Consigna ->
Según el texto mostrado, ¿cuántas mujeres combatieron en el Ejército Rojo durante la Segunda Guerra Mundial?

Texto mostrado ->
◆ ◆ ◆ ◆
Otro libro leído de esta escritora y
periodista en torno a los testimonios de personas anónimas que, con sólo dos o
tres pinceladas, nos transmiten sus recuerdos de angustia o alegría.
Como dice la contraportada, casi un millón de
mujeres combatió en las filas del Ejército Rojo durante la Segunda Guerra
Mundial. Cientos de ellas cuentan sus experiencias. Muchas de ellas
aterradoras, pero también hay espacio hasta para el amor en tales
circunstancias. También, claro, para la tragedia y la vergüenza. En un momento
dado Alexiévich nos narra conversaciones con “el censor” porque las autoridades
rusas no veían adecuado que se hablara de determinados temas y de determinados
modos.
“Avanzábamos… entramos en los primeros
pueblos alemanes… Éramos jóvenes. Fuertes. Llevábamos cuatro años sin mujeres.
◆ ◆ ◆ ◆
Material proporcionado ->
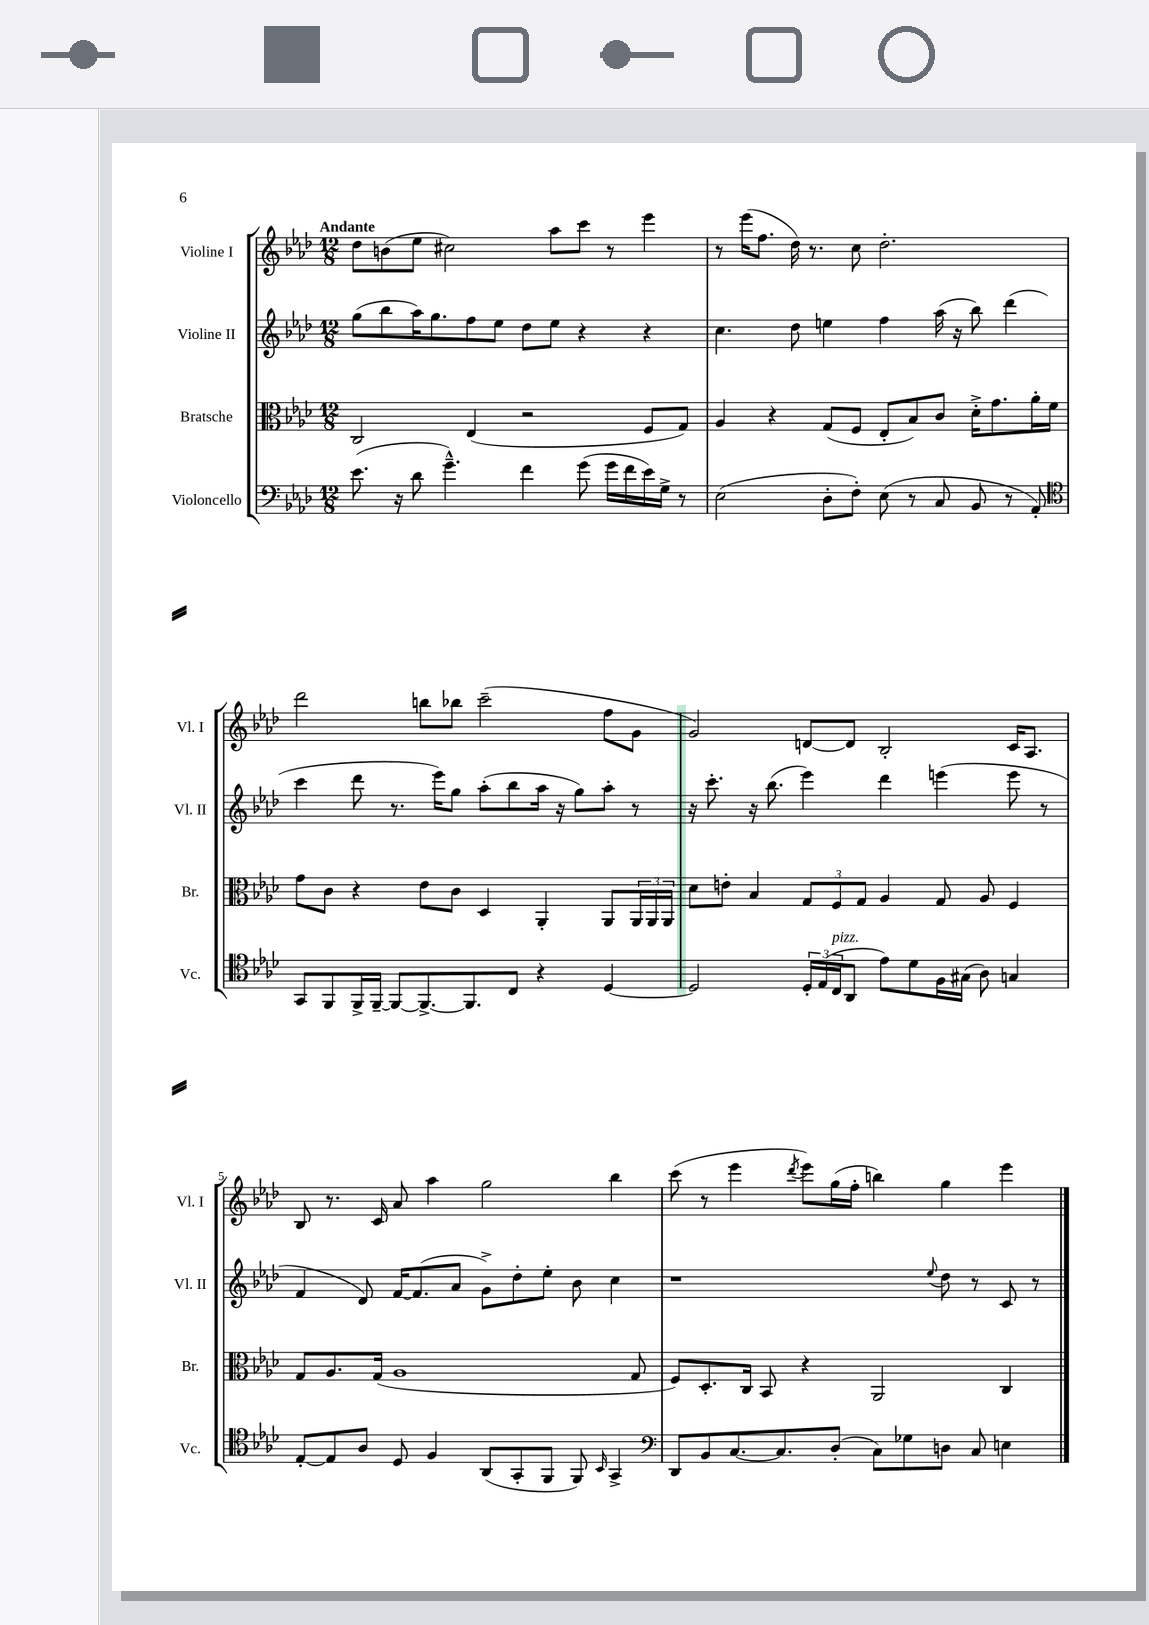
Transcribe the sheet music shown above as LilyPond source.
◆ ◆ ◆ ◆
Respuesta ->
Casi un millón.